2. Description of the Related Art
A memory device that uses a ferroelectric capacitor as a storage medium, (ferroelectric memory), has been developed and actually used (see, for example, JP 2001-250376A). Ferroelectric memory cells may occasionally vary the signal quantity from the initial state due to thermal stresses and so forth. The ferroelectric memory cells may include such cells that deteriorate earlier even if the initial characteristic is excellent, and such cells that deteriorate after a certain time even if the signal quantity characteristic once becomes better due to thermal stresses and so forth. Therefore, a grasp of the behaviors of different ferroelectric memory cells requires a grasp of accurate cell signal quantities. Thus, an execution of a test mode to grasp the characteristics of the ferroelectric memory cells becomes inevitable.
The signal quantities in cells have been measured in the test mode through a method of directly applying a voltage from external to bit lines to charge all bit lines before measuring, and a method of using dummy cells for the reference potential. The method of directly applying a voltage from external to bit lines to charge bit lines has an advantage because there is no restriction on the level of the reference potential. It requires a time for charging a reference bit line to a desired voltage, however, and accordingly it requires a test time longer by that time. Therefore, it is not suitable for mass-storage ferroelectric memories because of the problem on the test time.
The method of using dummy cells for the reference potential is suitable for mass storage ferroelectric memories because the dummy cells are also available in normal operation and no special configuration for test is required. A configuration of a semiconductor memory device using dummy cells of prior art is described herein. The semiconductor memory device using dummy cells of prior art comprises a pair of bit lines connected to ferroelectric memory cells at one end, dummy capacitors connected at one end to the pair of bit lines, and dummy plate lines connected at one end to the dummy capacitor at the other end. The semiconductor memory device using prior art dummy cells boosts the potential on the reference-side dummy plate line, then compares the potentials on the pair of bit lines, and determines the output signal at “High” or “Low”.

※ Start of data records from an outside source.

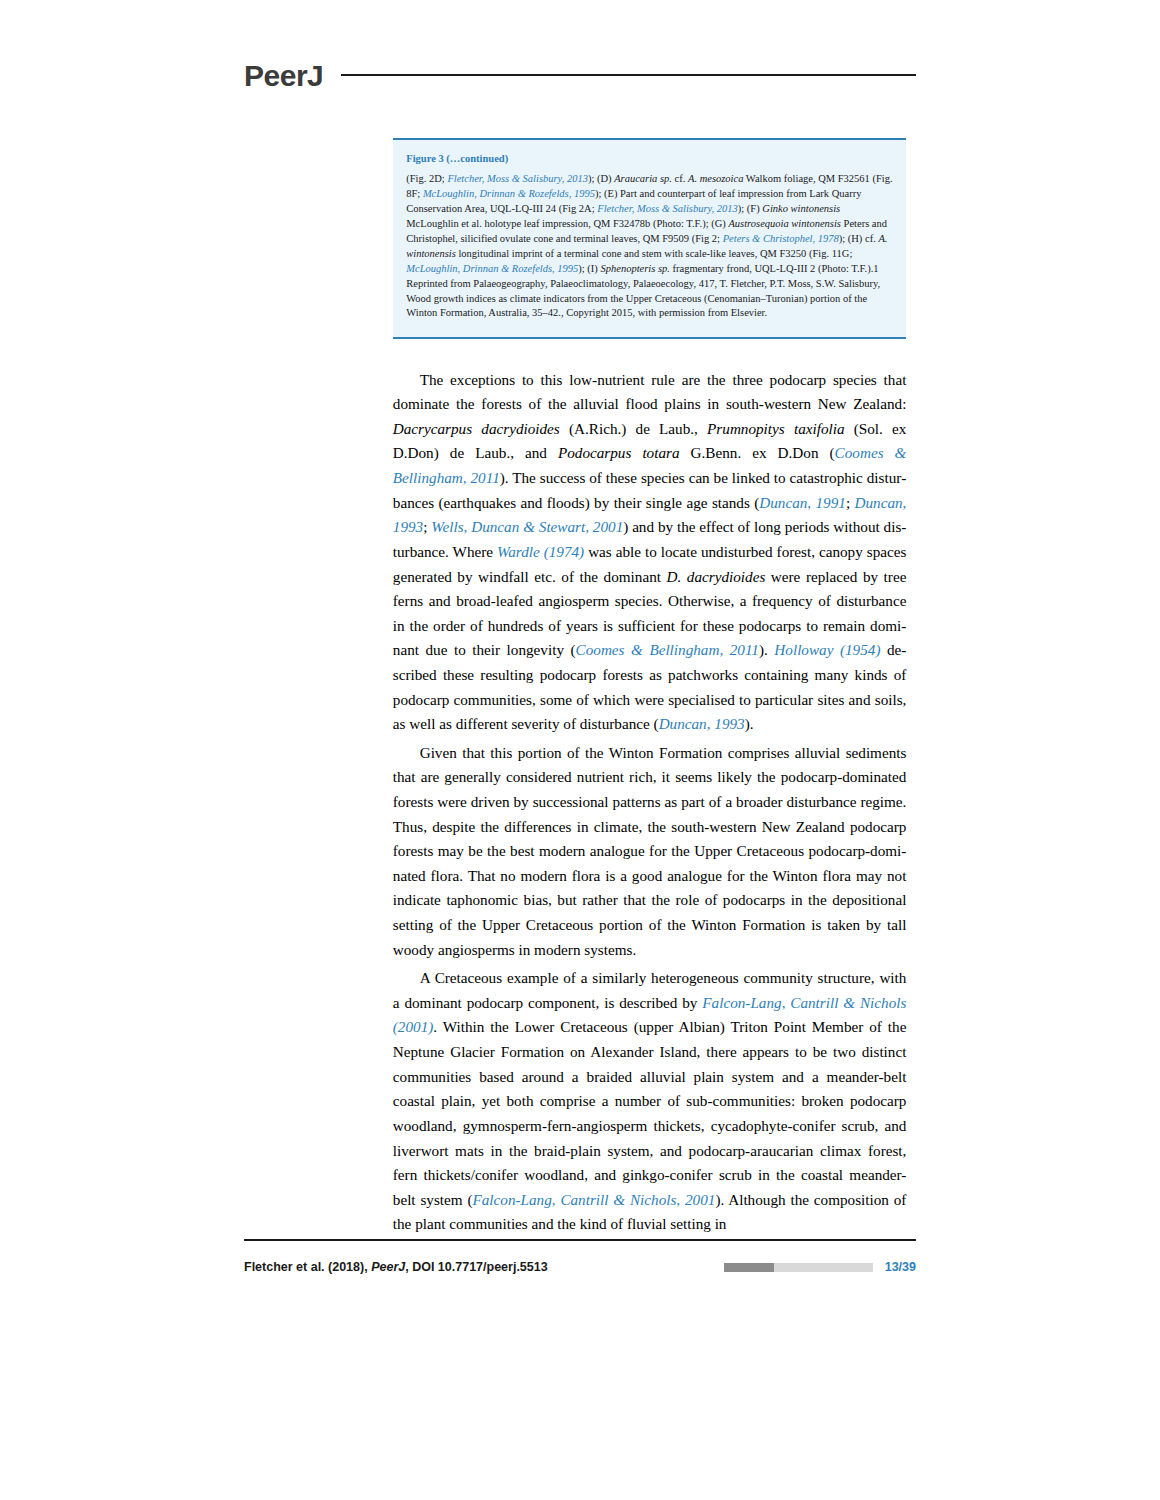Peer J
Figure 3 (…continued)
(Fig. 2D; Fletcher, Moss & Salisbury, 2013); (D) Araucaria sp. cf. A. mesozoica Walkom foliage, QM F32561 (Fig. 8F; McLoughlin, Drinnan & Rozefelds, 1995); (E) Part and counterpart of leaf impression from Lark Quarry Conservation Area, UQL-LQ-III 24 (Fig 2A; Fletcher, Moss & Salisbury, 2013); (F) Ginko wintonensis McLoughlin et al. holotype leaf impression, QM F32478b (Photo: T.F.); (G) Austrosequoia wintonensis Peters and Christophel, silicified ovulate cone and terminal leaves, QM F9509 (Fig 2; Peters & Christophel, 1978); (H) cf. A. wintonensis longitudinal imprint of a terminal cone and stem with scale-like leaves, QM F3250 (Fig. 11G; McLoughlin, Drinnan & Rozefelds, 1995); (I) Sphenopteris sp. fragmentary frond, UQL-LQ-III 2 (Photo: T.F.).1 Reprinted from Palaeogeography, Palaeoclimatology, Palaeoecology, 417, T. Fletcher, P.T. Moss, S.W. Salisbury, Wood growth indices as climate indicators from the Upper Cretaceous (Cenomanian–Turonian) portion of the Winton Formation, Australia, 35–42., Copyright 2015, with permission from Elsevier.
The exceptions to this low-nutrient rule are the three podocarp species that dominate the forests of the alluvial flood plains in south-western New Zealand: Dacrycarpus dacrydioides (A.Rich.) de Laub., Prumnopitys taxifolia (Sol. ex D.Don) de Laub., and Podocarpus totara G.Benn. ex D.Don (Coomes & Bellingham, 2011). The success of these species can be linked to catastrophic disturbances (earthquakes and floods) by their single age stands (Duncan, 1991; Duncan, 1993; Wells, Duncan & Stewart, 2001) and by the effect of long periods without disturbance. Where Wardle (1974) was able to locate undisturbed forest, canopy spaces generated by windfall etc. of the dominant D. dacrydioides were replaced by tree ferns and broad-leafed angiosperm species. Otherwise, a frequency of disturbance in the order of hundreds of years is sufficient for these podocarps to remain dominant due to their longevity (Coomes & Bellingham, 2011). Holloway (1954) described these resulting podocarp forests as patchworks containing many kinds of podocarp communities, some of which were specialised to particular sites and soils, as well as different severity of disturbance (Duncan, 1993).
Given that this portion of the Winton Formation comprises alluvial sediments that are generally considered nutrient rich, it seems likely the podocarp-dominated forests were driven by successional patterns as part of a broader disturbance regime. Thus, despite the differences in climate, the south-western New Zealand podocarp forests may be the best modern analogue for the Upper Cretaceous podocarp-dominated flora. That no modern flora is a good analogue for the Winton flora may not indicate taphonomic bias, but rather that the role of podocarps in the depositional setting of the Upper Cretaceous portion of the Winton Formation is taken by tall woody angiosperms in modern systems.
A Cretaceous example of a similarly heterogeneous community structure, with a dominant podocarp component, is described by Falcon-Lang, Cantrill & Nichols (2001). Within the Lower Cretaceous (upper Albian) Triton Point Member of the Neptune Glacier Formation on Alexander Island, there appears to be two distinct communities based around a braided alluvial plain system and a meander-belt coastal plain, yet both comprise a number of sub-communities: broken podocarp woodland, gymnosperm-fern-angiosperm thickets, cycadophyte-conifer scrub, and liverwort mats in the braid-plain system, and podocarp-araucarian climax forest, fern thickets/conifer woodland, and ginkgo-conifer scrub in the coastal meander-belt system (Falcon-Lang, Cantrill & Nichols, 2001). Although the composition of the plant communities and the kind of fluvial setting in
Fletcher et al. (2018), PeerJ, DOI 10.7717/peerj.5513
13/39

In such a semiconductor memory device using prior art dummy cells, a ferroelectric memory cell has a large capacity. Accordingly, a sufficiently large reference potential can not be achieved unless the dummy capacitor also has a large capacity. If there is a large difference between capacities of ferroelectric memory cells in connection with the pair of bit lines, the dummy capacitor is required to have a large capacity to eliminate the imbalance between the capacities.
Therefore, for such the reason, the dummy capacitor has a large capacity, which has the problem of increasing the area occupied by the dummy capacitor. In addition, if the power supply for providing the reference potential has a restriction on the ability to supply the potential, it is difficult to greatly fluctuate the reference potential to be compared with the read potential as a problem.